Towards a general semi-empirical model for the aspiration efficiencies of aerosol samplers in perfectly calm air

Abstract

In previous papers we have described a body of experimental work, backed up by numerical studies, to acquire a large set of new data for the aspiration efficiencies of aerosol samplers of simple geometries in perfectly calm air and for a range of orientations. The samplers studied were idealized thin-walled and spherical blunt probes, and experiments were conducted for upwards, downwards and horizontal sampling. Taken as a whole, this is believed to be the most comprehensive data set yet obtained for aerosol sampling in calm air. In this paper, we have examined this complete data set—including both experimental and numerical data—and used it to construct a set of semi-empirical models for aspiration efficiency.

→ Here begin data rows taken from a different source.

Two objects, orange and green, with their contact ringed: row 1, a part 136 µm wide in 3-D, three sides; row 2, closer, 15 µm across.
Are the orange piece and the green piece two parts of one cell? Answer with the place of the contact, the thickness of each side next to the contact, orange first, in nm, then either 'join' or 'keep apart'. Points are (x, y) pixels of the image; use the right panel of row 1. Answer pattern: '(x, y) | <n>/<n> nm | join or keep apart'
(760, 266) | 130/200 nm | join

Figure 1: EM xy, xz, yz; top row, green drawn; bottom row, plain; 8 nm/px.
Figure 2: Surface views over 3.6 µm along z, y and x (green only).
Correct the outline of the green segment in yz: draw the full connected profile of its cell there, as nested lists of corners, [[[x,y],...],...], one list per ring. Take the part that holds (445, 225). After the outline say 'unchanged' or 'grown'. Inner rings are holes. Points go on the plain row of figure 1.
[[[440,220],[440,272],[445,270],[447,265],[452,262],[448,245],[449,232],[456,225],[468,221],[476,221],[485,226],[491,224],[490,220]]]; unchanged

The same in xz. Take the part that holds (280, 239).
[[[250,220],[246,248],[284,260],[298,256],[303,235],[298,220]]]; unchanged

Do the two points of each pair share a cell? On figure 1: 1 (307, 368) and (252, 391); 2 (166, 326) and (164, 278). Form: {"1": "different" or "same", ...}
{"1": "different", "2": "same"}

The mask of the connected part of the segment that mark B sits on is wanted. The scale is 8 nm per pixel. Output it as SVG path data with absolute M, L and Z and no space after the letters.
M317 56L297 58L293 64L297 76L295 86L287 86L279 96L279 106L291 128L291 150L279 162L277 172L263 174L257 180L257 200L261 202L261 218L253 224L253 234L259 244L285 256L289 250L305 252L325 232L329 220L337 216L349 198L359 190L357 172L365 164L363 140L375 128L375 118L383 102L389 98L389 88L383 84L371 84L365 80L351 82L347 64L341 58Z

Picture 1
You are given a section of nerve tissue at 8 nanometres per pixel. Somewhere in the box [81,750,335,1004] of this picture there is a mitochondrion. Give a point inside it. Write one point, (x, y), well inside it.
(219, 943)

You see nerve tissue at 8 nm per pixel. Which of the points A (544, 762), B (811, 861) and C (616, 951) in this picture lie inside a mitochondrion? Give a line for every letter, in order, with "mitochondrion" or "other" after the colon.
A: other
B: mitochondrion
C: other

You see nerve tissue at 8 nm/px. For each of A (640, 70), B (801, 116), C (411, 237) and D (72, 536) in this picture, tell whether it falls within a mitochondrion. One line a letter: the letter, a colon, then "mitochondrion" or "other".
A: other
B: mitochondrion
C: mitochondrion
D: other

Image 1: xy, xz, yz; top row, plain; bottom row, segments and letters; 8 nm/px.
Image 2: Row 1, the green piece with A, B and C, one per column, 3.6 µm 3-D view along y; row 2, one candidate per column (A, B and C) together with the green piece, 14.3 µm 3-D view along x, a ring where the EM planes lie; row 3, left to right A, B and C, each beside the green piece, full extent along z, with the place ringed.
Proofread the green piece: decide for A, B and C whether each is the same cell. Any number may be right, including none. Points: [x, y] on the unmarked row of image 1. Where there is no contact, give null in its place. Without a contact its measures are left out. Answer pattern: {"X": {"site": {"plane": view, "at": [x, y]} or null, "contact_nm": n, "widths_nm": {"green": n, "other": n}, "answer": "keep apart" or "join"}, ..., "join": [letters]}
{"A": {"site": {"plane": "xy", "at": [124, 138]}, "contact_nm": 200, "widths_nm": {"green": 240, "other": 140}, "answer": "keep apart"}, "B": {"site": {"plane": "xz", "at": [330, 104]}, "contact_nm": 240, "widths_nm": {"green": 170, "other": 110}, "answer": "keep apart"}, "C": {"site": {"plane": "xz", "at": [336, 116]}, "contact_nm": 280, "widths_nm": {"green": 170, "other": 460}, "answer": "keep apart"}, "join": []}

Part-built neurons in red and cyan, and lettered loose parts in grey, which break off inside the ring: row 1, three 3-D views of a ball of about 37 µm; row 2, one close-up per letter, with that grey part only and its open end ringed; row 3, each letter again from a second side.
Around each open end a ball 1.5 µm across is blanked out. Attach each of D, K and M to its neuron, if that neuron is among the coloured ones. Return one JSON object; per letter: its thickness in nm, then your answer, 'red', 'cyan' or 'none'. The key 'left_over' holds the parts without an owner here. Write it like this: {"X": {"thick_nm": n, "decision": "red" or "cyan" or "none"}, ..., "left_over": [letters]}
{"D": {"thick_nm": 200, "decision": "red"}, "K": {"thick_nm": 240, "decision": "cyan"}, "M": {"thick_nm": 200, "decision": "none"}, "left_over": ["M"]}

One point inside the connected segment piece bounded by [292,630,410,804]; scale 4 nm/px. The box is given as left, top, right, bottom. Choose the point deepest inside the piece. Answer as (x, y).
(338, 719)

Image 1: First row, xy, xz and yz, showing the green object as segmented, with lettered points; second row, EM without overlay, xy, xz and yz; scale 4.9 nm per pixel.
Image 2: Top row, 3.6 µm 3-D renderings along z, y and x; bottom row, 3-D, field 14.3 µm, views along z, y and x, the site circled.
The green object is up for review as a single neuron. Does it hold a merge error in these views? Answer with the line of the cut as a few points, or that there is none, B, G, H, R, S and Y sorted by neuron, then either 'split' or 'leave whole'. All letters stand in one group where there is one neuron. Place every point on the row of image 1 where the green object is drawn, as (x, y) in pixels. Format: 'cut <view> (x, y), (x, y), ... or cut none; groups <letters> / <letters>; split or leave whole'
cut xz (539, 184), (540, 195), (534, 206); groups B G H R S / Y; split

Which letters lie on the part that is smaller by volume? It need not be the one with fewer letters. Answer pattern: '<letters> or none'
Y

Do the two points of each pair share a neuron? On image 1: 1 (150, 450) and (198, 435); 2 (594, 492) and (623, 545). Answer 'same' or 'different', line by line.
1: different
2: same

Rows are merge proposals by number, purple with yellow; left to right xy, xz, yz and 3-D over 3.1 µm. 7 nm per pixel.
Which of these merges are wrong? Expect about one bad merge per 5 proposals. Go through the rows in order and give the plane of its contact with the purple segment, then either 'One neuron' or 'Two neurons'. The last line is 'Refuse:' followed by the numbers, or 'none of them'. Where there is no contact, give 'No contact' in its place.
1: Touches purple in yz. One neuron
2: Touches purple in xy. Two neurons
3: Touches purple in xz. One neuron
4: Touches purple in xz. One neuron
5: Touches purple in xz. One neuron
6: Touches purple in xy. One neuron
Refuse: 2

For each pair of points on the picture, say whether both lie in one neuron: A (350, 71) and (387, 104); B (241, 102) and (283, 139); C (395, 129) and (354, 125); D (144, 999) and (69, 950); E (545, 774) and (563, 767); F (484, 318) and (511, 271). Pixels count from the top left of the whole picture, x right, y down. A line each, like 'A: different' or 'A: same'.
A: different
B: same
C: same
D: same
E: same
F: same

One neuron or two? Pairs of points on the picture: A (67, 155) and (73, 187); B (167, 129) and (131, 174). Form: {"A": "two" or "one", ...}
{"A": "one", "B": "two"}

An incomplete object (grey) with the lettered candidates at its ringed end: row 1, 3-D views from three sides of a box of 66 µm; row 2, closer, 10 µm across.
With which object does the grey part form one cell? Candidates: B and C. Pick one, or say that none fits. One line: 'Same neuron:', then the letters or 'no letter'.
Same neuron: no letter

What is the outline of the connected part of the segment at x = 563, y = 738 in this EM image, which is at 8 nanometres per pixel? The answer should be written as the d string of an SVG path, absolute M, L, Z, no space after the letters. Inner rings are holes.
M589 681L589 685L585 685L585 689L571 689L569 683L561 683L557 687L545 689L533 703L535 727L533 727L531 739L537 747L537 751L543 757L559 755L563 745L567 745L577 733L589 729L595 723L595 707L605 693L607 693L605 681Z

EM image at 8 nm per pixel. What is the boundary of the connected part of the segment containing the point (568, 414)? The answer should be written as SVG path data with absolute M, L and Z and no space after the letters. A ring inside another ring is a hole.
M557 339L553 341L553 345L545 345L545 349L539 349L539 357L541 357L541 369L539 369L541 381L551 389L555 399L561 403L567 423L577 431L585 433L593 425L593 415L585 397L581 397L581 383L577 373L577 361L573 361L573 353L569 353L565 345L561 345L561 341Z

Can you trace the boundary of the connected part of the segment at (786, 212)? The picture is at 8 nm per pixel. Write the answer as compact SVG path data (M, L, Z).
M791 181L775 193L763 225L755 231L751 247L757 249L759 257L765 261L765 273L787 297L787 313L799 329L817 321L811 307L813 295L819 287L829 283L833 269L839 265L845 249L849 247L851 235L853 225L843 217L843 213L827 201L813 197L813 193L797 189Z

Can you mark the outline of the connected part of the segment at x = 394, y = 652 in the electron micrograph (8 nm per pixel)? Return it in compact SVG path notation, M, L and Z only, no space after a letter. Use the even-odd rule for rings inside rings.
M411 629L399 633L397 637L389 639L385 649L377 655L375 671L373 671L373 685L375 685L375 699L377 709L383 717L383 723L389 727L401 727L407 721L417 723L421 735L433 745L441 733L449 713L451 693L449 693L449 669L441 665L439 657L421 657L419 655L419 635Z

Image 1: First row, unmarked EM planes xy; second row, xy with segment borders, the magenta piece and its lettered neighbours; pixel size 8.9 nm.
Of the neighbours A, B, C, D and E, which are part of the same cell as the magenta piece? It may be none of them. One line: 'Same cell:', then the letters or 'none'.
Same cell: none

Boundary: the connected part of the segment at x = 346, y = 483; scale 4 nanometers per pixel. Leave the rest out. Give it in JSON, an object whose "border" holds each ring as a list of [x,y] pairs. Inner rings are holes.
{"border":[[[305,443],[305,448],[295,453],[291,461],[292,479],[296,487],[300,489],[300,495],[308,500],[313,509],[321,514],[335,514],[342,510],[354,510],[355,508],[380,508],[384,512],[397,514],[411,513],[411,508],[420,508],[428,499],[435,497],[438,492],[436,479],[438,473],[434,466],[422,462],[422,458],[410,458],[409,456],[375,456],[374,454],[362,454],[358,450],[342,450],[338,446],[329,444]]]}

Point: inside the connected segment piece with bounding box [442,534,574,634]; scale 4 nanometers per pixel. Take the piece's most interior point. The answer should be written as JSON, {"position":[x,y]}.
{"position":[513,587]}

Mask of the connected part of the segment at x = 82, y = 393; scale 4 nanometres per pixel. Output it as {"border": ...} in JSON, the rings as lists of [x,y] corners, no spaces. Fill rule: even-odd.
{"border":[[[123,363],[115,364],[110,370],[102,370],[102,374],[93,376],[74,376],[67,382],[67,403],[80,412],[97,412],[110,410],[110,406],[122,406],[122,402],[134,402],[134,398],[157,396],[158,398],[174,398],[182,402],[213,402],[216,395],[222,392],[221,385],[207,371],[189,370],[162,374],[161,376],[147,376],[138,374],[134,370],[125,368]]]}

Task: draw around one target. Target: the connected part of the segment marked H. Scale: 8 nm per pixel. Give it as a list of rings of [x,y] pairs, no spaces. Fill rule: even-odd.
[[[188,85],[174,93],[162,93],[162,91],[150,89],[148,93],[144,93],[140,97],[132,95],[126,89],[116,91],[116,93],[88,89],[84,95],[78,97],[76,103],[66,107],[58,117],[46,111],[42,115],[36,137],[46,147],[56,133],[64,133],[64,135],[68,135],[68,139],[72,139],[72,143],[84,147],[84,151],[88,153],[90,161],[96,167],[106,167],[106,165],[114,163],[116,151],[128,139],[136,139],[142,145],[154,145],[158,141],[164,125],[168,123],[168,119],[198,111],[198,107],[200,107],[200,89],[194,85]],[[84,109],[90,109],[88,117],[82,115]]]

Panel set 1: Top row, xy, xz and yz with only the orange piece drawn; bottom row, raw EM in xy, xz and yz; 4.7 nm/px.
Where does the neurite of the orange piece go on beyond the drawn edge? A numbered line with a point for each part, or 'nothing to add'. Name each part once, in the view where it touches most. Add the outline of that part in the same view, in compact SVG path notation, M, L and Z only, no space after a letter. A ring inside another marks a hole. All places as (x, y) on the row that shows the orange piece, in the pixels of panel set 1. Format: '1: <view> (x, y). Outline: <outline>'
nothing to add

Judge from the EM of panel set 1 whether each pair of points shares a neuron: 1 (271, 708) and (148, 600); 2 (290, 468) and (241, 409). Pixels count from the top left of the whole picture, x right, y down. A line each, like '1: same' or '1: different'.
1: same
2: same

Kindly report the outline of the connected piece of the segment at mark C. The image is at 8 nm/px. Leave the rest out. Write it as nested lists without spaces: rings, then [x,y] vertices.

The starting point for these is the basic physical model of Levin (1957) for the entry of particles into a point sink in calm air. Additional terms are introduced that account for the role of the sampler having finite dimensions and defined shape. The models are expressed in terms of groups of dimensionless combinations of variables that embody the effects of particle inertia, gravitational settling, sampler bluntness and sampler orientation with respect to the vertical. They are semi-empirical in that, although they thus embody physical mechanisms and ideas, the added terms (beyond the Levin-model starting point) containing those dimensionless quantities are incorporated into mathematical constructs that are entirely empirical. The constructs are such that they may be combined together in a single universal form that reverts back to the individual specific cases when those conditions are inserted. Agreement is generally good across the whole range of conditions studied. The small number of areas where agreement is less good may be explained in terms of experimental error or technical limitations in acquiring the experimental data.